Teks Bacaan
# # # # # # #
Ayat yang ke dua dari 1 Korintus 15:50-58, "Saudara-saudara, inilah yang hendak kukatakan kepadamu, yaitu bahwa daging dan darah tidak mendapat bagian dalam Kerajaan Allah dan bahwa yang binasa tidak mendapat bagian dalam apa yang tidak binasa. Sesungguhnya aku menyatakan kepadamu suatu rahasia: kita tidak akan mati semuanya, tetapi kita semuanya akan diubah, dalam sekejap mata, pada waktu bunyi nafiri yang terakhir. Sebab nafiri akan berbunyi dan orang-orang mati akan dibangkitkan dalam keadaan yang tidak dapat binasa dan kita semua akan diubah. Karena yang dapat binasa ini harus mengenakan yang tidak dapat binasa, dan yang dapat mati ini harus mengenakan yang tidak dapat mati. Dan sesudah yang dapat binasa ini mengenakan yang tidak dapat binasa dan yang dapat mati ini mengenakan yang tidak dapat mati, maka akan genaplah firman Tuhan yang tertulis: "Maut telah ditelan dalam kemenangan. Hai maut di manakah kemenanganmu? Hai maut, di manakah sengatmu?" Sengat maut ialah dosa dan kuasa dosa ialah hukum Taurat. Tetapi syukur kepada Allah, yang telah memberikan kepada kita kemenangan oleh Yesus Kristus, Tuhan kita. Karena itu, saudara-saudaraku yang kekasih, berdirilah teguh, jangan goyah, dan giatlah selalu dalam pekerjaan Tuhan! Sebab kamu tahu, bahwa dalam persekutuan dengan Tuhan jerih payahmu tidak sia-sia."
Paulus mengingatkan apa yang ada dalam hidup kita saat ini menjadi sesuatu yang tidak akan berkesinambungan sampai kepada kekekalan. Keadaan dan kondisi di surga yang berbeda total dengan hidup kita sekarang ini sehingga apa yang kita rasa penting dalam dunia ini tidak lagi menjadi sesuatu yang berkesinambungan di sana. Mentalitas itu harus menjadi mentalitas yang memimpin hidup kita di dalam dunia sekarang ini. Kalau begitu apakah semua itu menjadi tidak penting dan tidak perlu? Tidak; tetapi bagaimana yang sementara itu bisa menjadi sesuatu yang bernilai kekal di hadapan Tuhan, ayat ini menjadi kuncinya: "Karena itu, saudara-saudaraku yang kekasih, berdirilah teguh, jangan goyah, dan giatlah selalu dalam pekerjaan Tuhan! Sebab kamu tahu, bahwa dalam persekutuan dengan Tuhan jerih payahmu tidak sia-sia" (1 Korintus 15:58).
# # # # # # #
Kumpulan Soal
1) Berikan kembali bagian teks bacaan tentang 1 Korintus 15:50-58 mulai dari "Paulus mengingatkan apa" sampai dengan "(1 Korintus 15:58).".
2) Tukar "collection date" dengan "tanggal koleksi" di seluruh baris data di bawah, dan biarkan semua bagian lain tetap sama. Jangan sertakan gambar dalam jawaban.
Teks bacaan dan baris data ini berasal dari sumber yang berlainan.

Baris yang diambil dari sebuah koleksi:
# # # # # # #
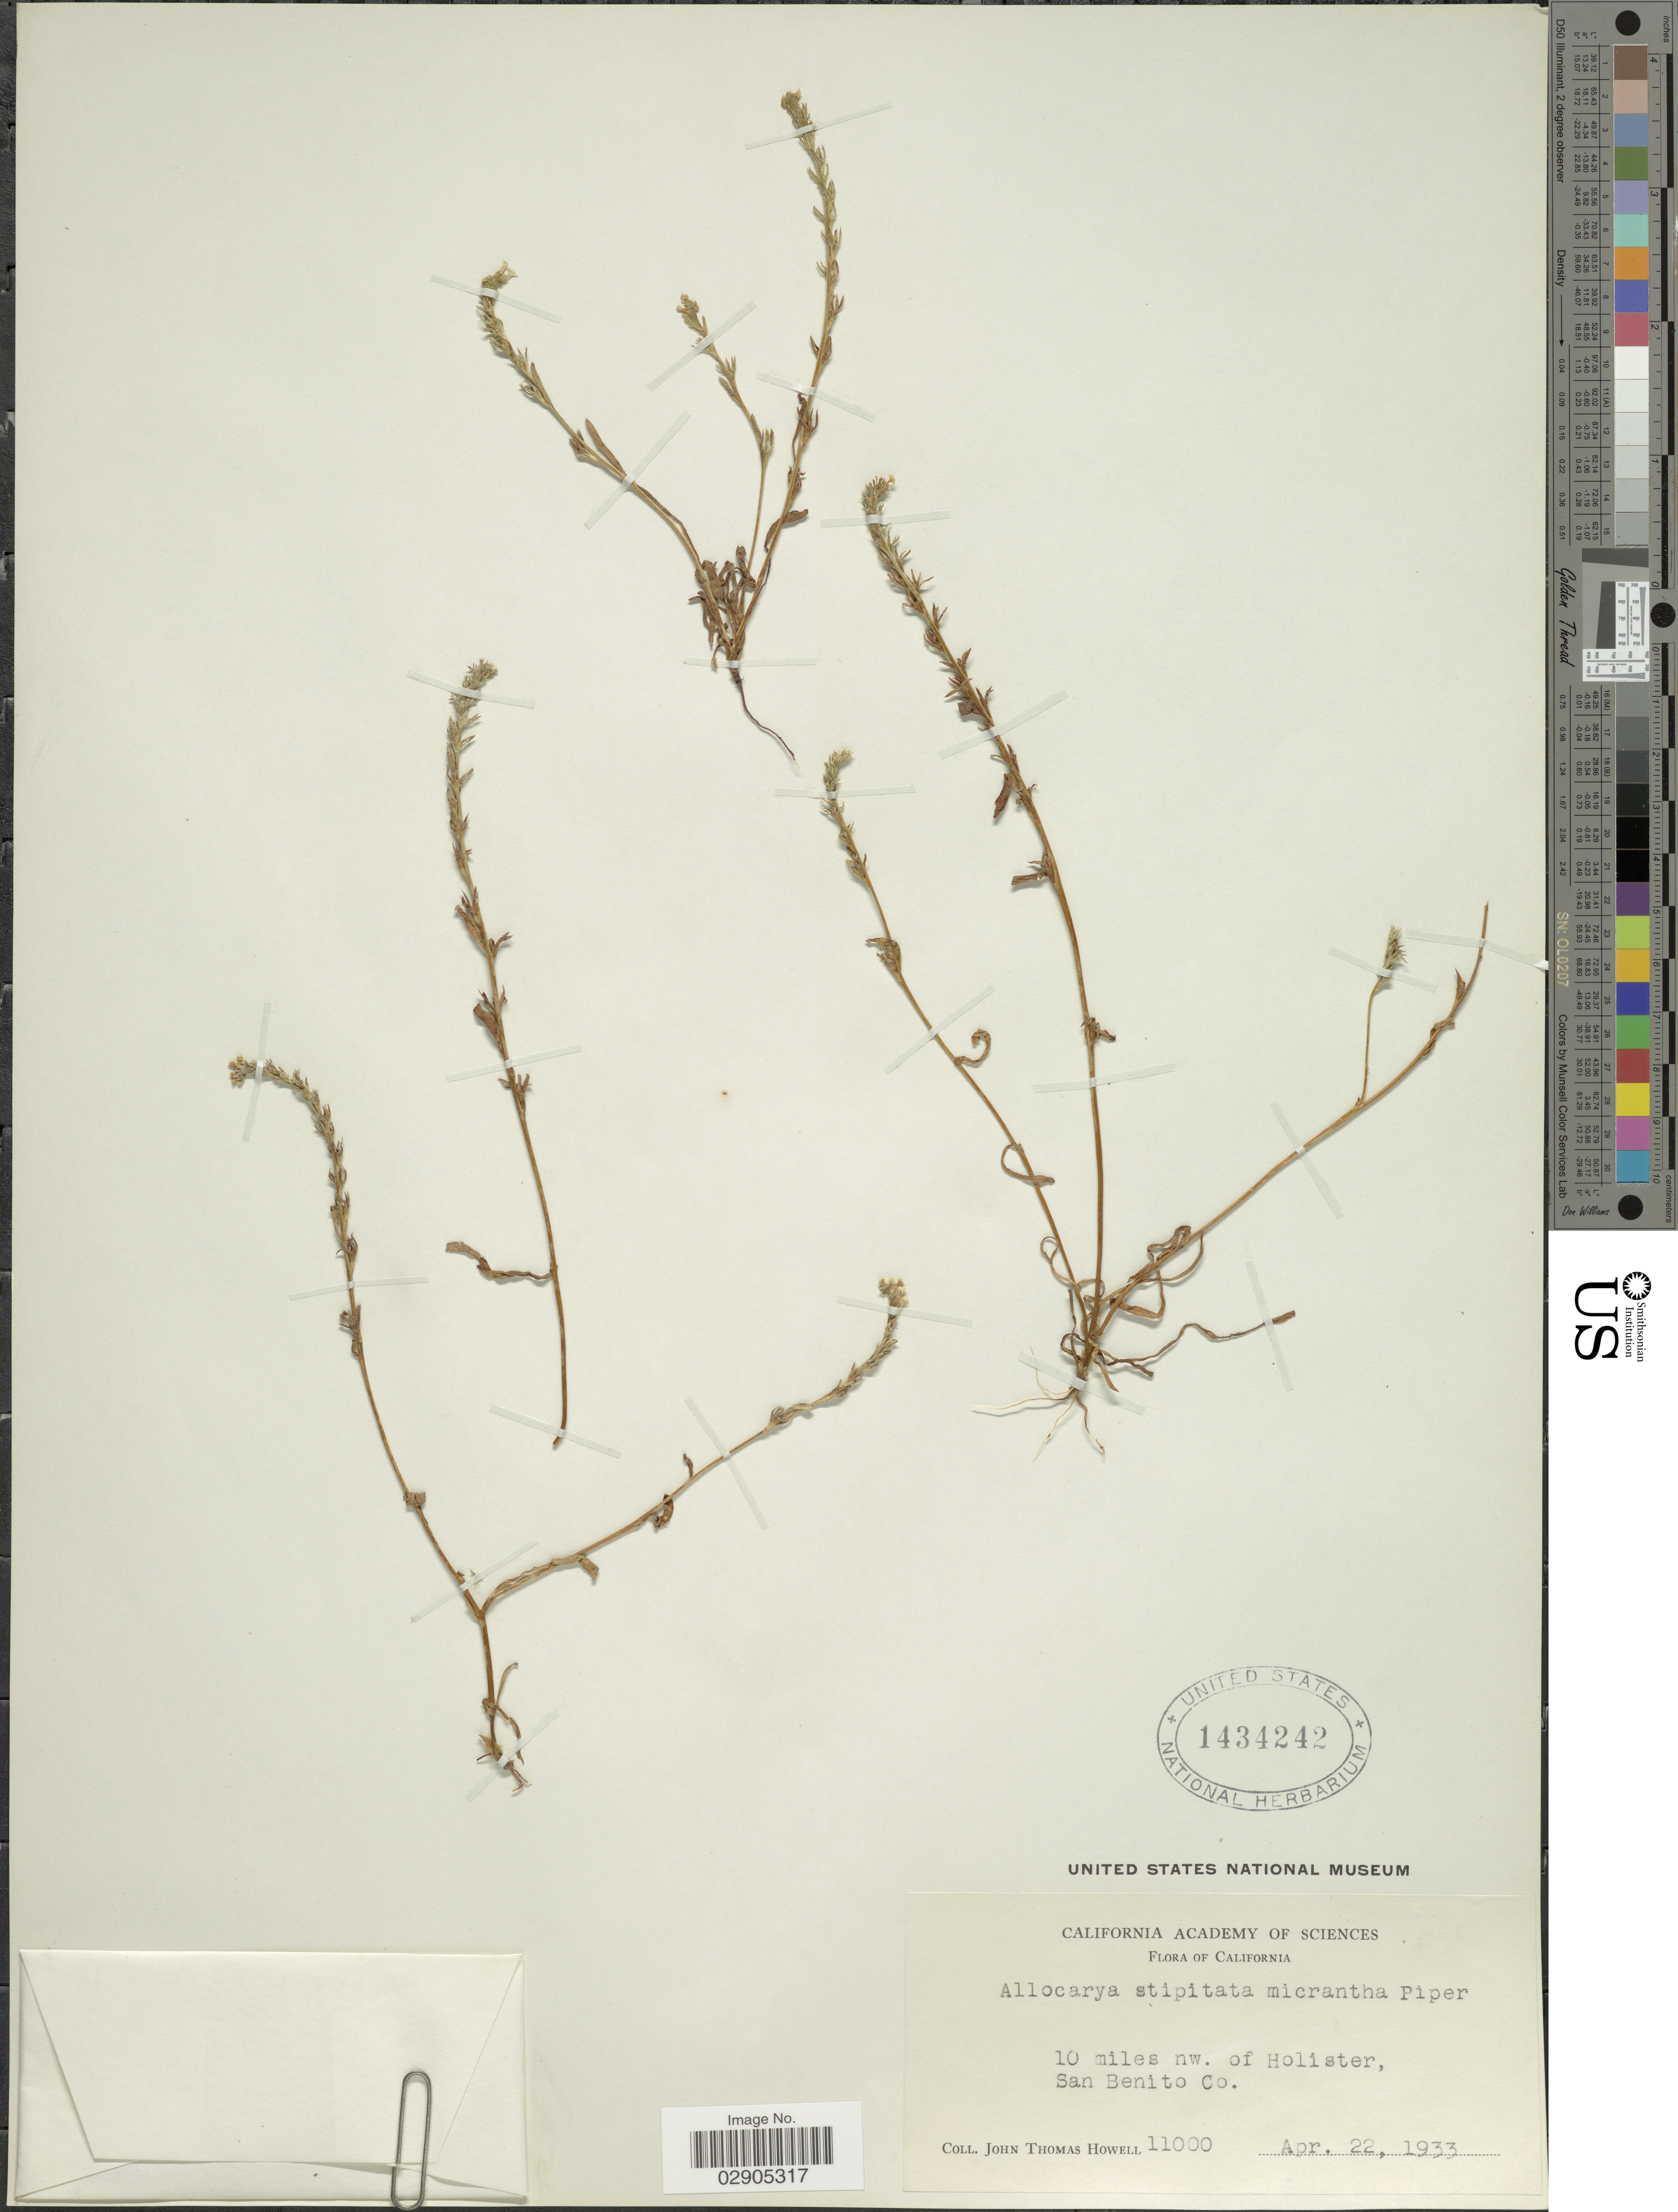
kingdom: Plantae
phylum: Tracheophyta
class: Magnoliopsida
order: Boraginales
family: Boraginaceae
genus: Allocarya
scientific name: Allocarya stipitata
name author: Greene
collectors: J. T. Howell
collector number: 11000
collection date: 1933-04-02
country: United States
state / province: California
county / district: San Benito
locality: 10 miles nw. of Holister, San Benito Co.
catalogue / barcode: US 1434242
# # # # # # #
Jawaban Berurutan
1)
Paulus mengingatkan apa yang ada dalam hidup kita saat ini menjadi sesuatu yang tidak akan berkesinambungan sampai kepada kekekalan. Keadaan dan kondisi di surga yang berbeda total dengan hidup kita sekarang ini sehingga apa yang kita rasa penting dalam dunia ini tidak lagi menjadi sesuatu yang berkesinambungan di sana. Mentalitas itu harus menjadi mentalitas yang memimpin hidup kita di dalam dunia sekarang ini. Kalau begitu apakah semua itu menjadi tidak penting dan tidak perlu? Tidak; tetapi bagaimana yang sementara itu bisa menjadi sesuatu yang bernilai kekal di hadapan Tuhan, ayat ini menjadi kuncinya: "Karena itu, saudara-saudaraku yang kekasih, berdirilah teguh, jangan goyah, dan giatlah selalu dalam pekerjaan Tuhan! Sebab kamu tahu, bahwa dalam persekutuan dengan Tuhan jerih payahmu tidak sia-sia" (1 Korintus 15:58).

2)
kingdom: Plantae
phylum: Tracheophyta
class: Magnoliopsida
order: Boraginales
family: Boraginaceae
genus: Allocarya
scientific name: Allocarya stipitata
name author: Greene
collectors: J. T. Howell
collector number: 11000
tanggal koleksi: 1933-04-02
country: United States
state / province: California
county / district: San Benito
locality: 10 miles nw. of Holister, San Benito Co.
catalogue / barcode: US 1434242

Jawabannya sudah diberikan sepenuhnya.